Saturday, Kiwanis president-elect Joe Henderson and his crew were dishing out the puffy treat at six bucks apiece, and today, he expects the lines to be just as long.
“We'll go through 4,000 today and 4,000 tomorrow,” said Henderson, dressed in a roomy, old-fashioned white shirt and straw hat. “People buy them and put them in the freezer.”
The two-day festival in its 46th year spreads over acres east of Memorial Coliseum and along the St. Joseph River. The event honors John Chapman, or Johnny Appleseed, who is said to have planted apple trees in Pennsylvania, West Virginia, Ohio, Indiana and Illinois in the early 1800s.
Potter John Platt III has been selling his distinctive blue and white pieces there since the beginning.
“He's one of the founders,” his daughter, Carol Platt, said at his vendor tent. There was a small festival held in 1975 for fourth graders studying Indiana history in the run-up to the nation's bicentennial, John Platt recalled. The next year, the event took off and continues to be run by an all-volunteer staff, according to its website.
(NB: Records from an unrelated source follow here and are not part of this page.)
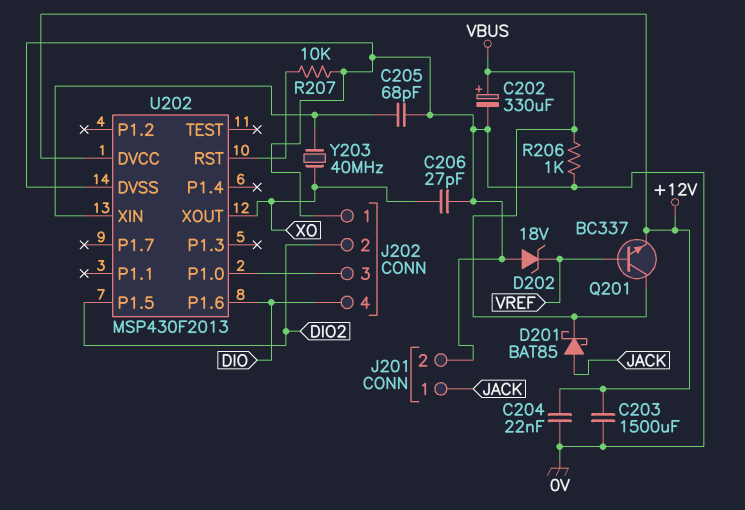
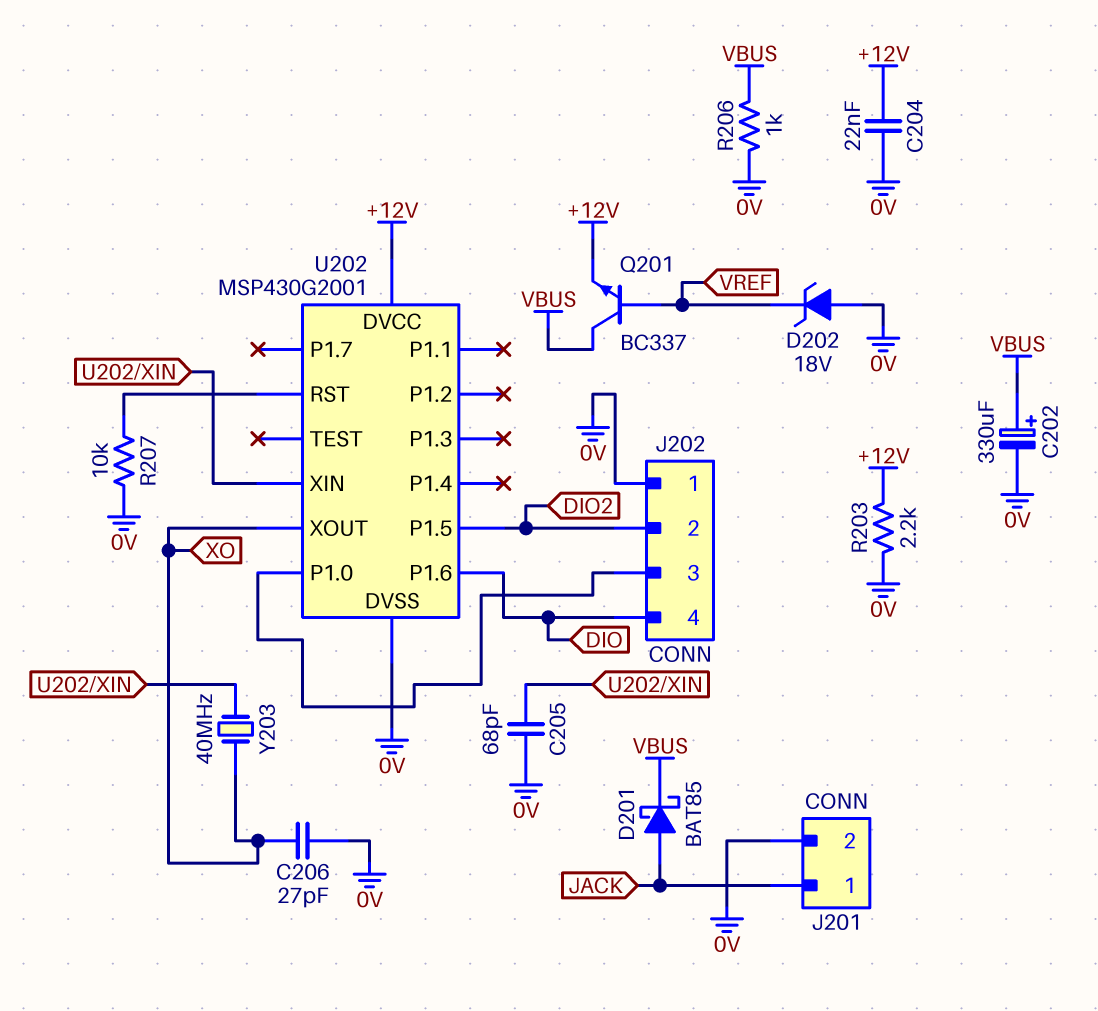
C203: 1500uF (+12V, 0V) -> none
R203: none -> 2.2k (+12V, 0V)
U202: MSP430F2013 -> MSP430G2001

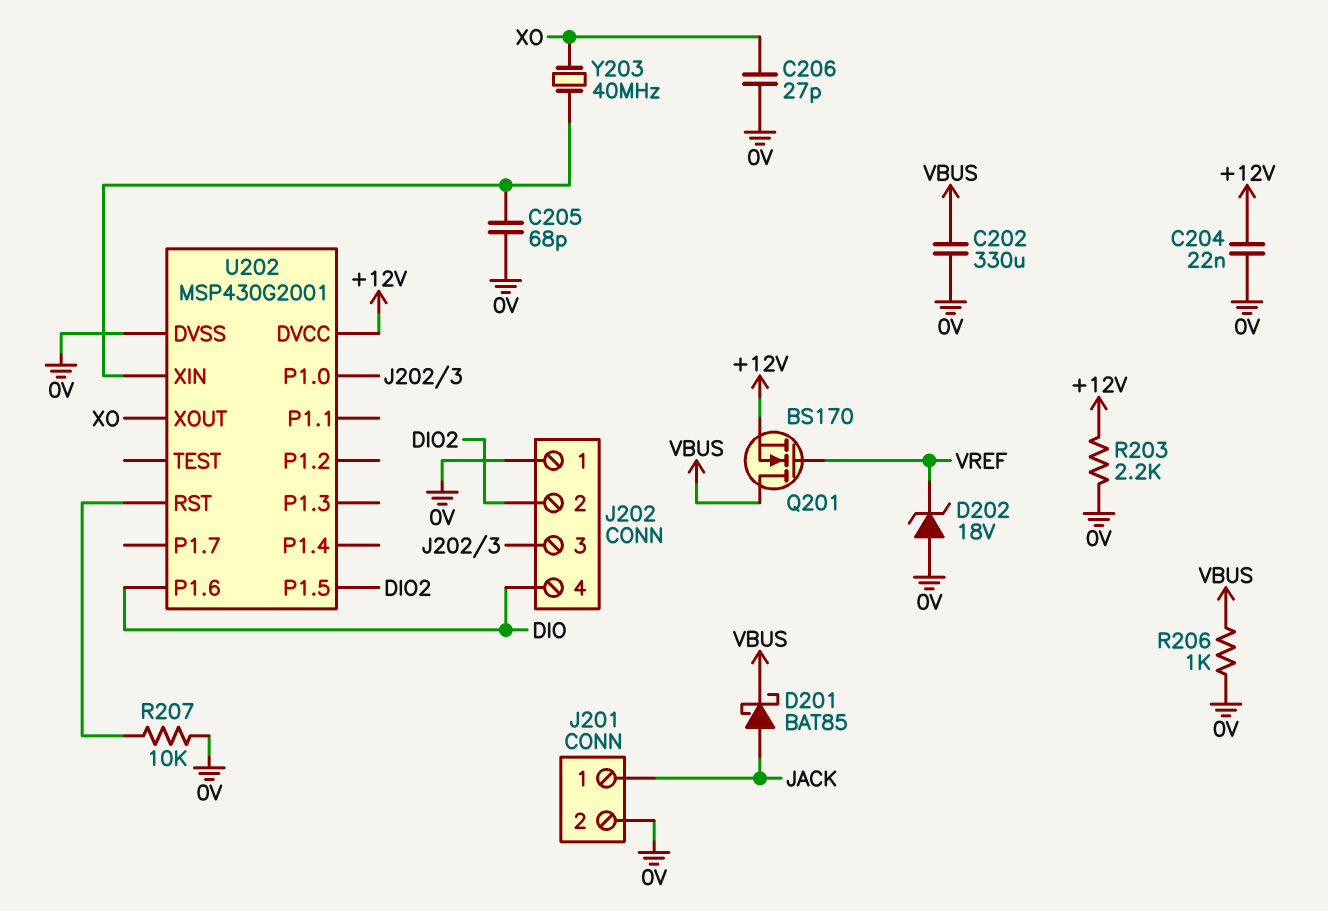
C202: 330uF (plus VBUS, minus 0V) -> 330uF (0V, VBUS)
Q201: NPN BC337 (B VREF, C VBUS, E +12V) -> NMOS BS170 (G VREF, D VBUS, S +12V)

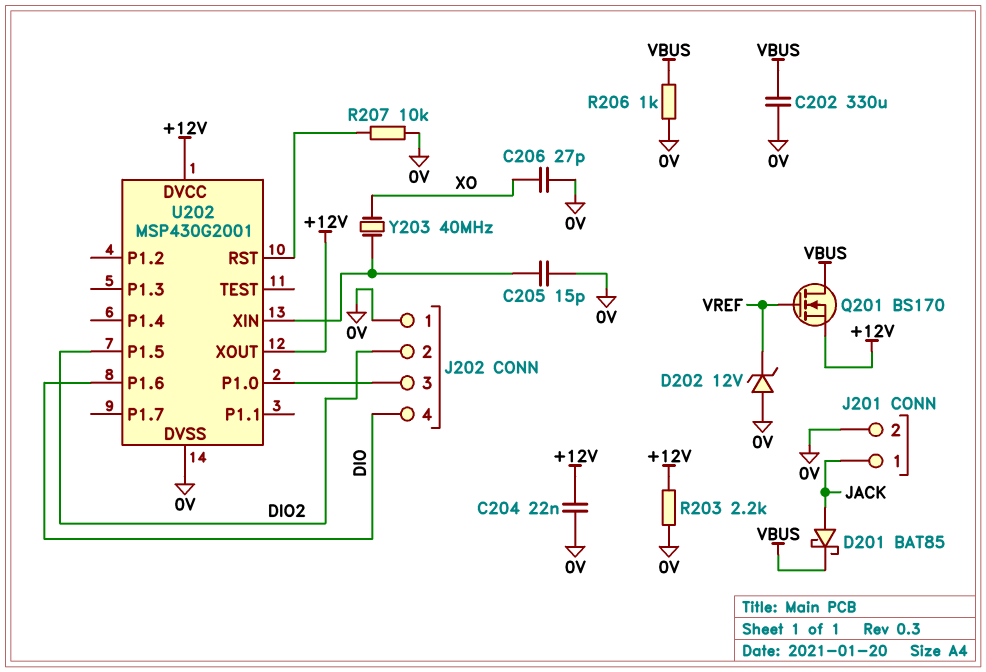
C205: 68pF (0V, U202/XIN) -> 15pF (0V, U202/XIN)
D202: zener 18V (A 0V, K VREF) -> zener 12V (A 0V, K VREF)
U202 pin XOUT: XO -> +12V

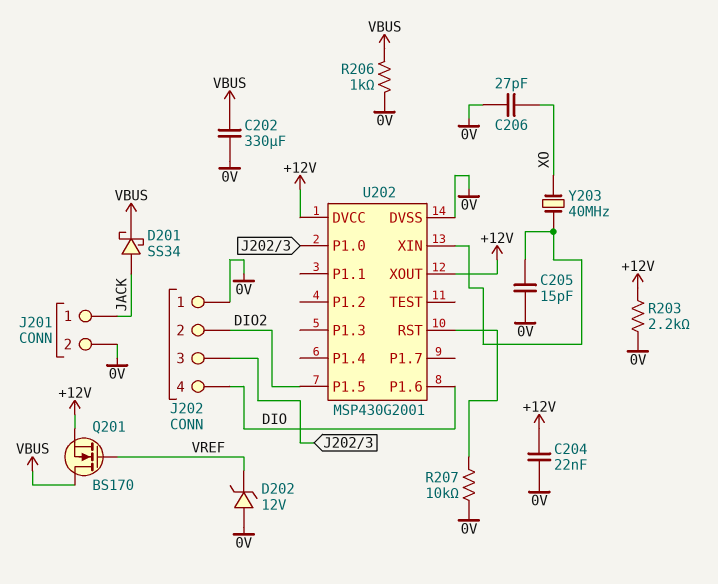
D201: schottky BAT85 (A JACK, K VBUS) -> schottky SS34 (A JACK, K VBUS)

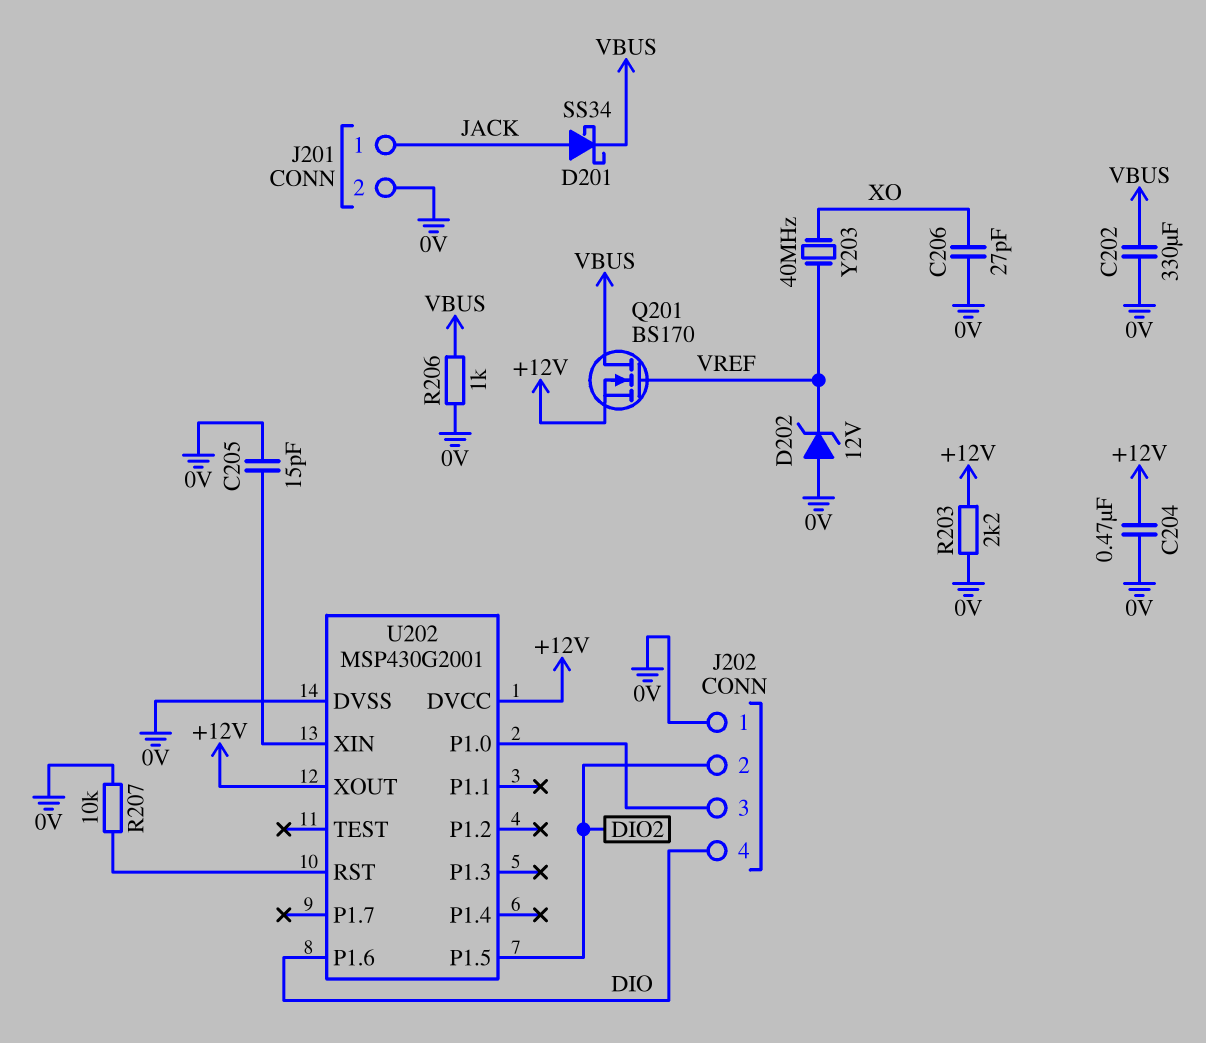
C204: 22nF (+12V, 0V) -> 470nF (+12V, 0V)
Y203: 40MHz (U202/XIN, XO) -> 40MHz (VREF, XO)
Over two days, the festival attracts 250,000 people, and Platt said he believed this year “would probably beat all records.” The COVID-19 pandemic forced last year's event to be canceled.
Platt's blue-and-white pottery features a bird he patterned after artwork popular in the 1850s, the time the festival aims to represent. Vendors wear authentic-looking clothing and food is cooked in large cauldrons, while the Johnny Appleseed Park Campground is filled with folks reliving the American pioneer era. Pipes and drums and the occasional cannon can be heard throughout the grounds.
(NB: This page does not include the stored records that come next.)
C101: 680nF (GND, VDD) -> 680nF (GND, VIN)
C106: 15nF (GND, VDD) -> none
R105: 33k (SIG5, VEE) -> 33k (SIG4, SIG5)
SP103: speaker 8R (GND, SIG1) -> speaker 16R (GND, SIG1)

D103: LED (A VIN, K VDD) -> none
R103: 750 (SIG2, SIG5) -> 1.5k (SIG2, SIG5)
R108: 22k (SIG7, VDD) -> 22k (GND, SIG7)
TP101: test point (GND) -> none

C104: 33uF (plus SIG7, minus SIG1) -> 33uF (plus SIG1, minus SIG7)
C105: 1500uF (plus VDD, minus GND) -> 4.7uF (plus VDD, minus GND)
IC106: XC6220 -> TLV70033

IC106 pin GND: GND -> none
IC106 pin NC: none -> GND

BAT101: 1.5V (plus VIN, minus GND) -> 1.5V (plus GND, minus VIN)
It was the first time Isaiah Curry, 14, had ever attended the festival. He was part of a serving crew with Boy Scout Troop 349 that sold stews and soups.
His mother, Holly Kelly-Curry, got an apple dumpling from Fort Wayne Kiwanis while his father, Tommy Curry, appeared with an apple crisp from the other side of the festival. Isaiah and his brother Hayden Kelly, 15, tried other fares.
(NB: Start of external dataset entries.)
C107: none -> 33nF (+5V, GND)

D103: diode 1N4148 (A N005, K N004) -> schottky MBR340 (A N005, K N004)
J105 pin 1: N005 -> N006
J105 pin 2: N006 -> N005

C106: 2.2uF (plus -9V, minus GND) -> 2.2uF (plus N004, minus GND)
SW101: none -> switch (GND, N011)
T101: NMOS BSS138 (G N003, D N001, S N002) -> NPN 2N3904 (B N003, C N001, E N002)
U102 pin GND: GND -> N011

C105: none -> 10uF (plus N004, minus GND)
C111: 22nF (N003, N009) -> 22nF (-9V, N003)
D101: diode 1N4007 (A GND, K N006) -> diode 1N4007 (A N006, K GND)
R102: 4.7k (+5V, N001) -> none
Curry called the festival “very inclusive” and was happy to see a more diverse crowd than he expected. Isaiah decided it was a “very fun experience,” and was interested in the metal-working demonstrators and the forge.
The festival features crafters, demonstrators, food vendors, a farmer's market and open-air entertainment.
The festival continues from 10 a.m. to 5 p.m. today.